START Dataset

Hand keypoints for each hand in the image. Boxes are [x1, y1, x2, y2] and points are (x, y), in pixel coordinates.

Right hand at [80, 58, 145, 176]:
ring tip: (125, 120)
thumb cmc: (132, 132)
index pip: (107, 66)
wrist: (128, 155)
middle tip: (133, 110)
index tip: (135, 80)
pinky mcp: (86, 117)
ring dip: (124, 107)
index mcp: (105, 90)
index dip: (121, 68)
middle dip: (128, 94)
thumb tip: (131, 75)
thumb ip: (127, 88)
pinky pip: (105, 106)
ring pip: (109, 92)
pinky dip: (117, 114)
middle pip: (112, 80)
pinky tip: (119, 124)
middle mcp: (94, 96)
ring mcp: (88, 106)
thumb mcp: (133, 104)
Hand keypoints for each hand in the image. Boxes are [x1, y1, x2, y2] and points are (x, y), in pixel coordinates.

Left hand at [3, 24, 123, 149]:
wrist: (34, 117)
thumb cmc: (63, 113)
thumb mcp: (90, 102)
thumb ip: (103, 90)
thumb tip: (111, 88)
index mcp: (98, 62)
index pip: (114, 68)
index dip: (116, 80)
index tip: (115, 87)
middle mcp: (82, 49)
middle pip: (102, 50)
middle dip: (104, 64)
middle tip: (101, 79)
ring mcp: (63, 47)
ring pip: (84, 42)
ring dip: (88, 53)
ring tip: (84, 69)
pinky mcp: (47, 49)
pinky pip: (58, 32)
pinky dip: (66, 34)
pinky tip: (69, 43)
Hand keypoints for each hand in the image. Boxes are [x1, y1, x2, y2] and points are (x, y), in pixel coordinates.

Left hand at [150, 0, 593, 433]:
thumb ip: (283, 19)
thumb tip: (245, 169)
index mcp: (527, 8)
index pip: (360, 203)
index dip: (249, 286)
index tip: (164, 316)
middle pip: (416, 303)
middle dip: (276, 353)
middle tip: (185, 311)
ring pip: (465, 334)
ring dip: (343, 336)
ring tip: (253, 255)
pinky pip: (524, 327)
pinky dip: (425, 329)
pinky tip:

END Dataset

What to do: From the top of the material above, please transcribe each line exactly. Include the line with "thumb mcp: (133, 104)" and end there.

Response below:
Hand keypoints for each hand in the image. Boxes are [x1, y1, x2, y2] and points are (x, y), in pixel coordinates.

Right hand at [80, 58, 145, 176]:
ring tip: (125, 120)
thumb cmc: (132, 132)
index pip: (107, 66)
wrist: (128, 155)
middle tip: (133, 110)
index tip: (135, 80)
pinky mcp: (86, 117)
ring dip: (124, 107)
index mcp: (105, 90)
index dip: (121, 68)
middle dip: (128, 94)
thumb tip: (131, 75)
thumb ip: (127, 88)
pinky pip: (105, 106)
ring pip: (109, 92)
pinky dip: (117, 114)
middle pip: (112, 80)
pinky tip: (119, 124)
middle mcp: (94, 96)
ring mcp: (88, 106)
thumb mcp: (133, 104)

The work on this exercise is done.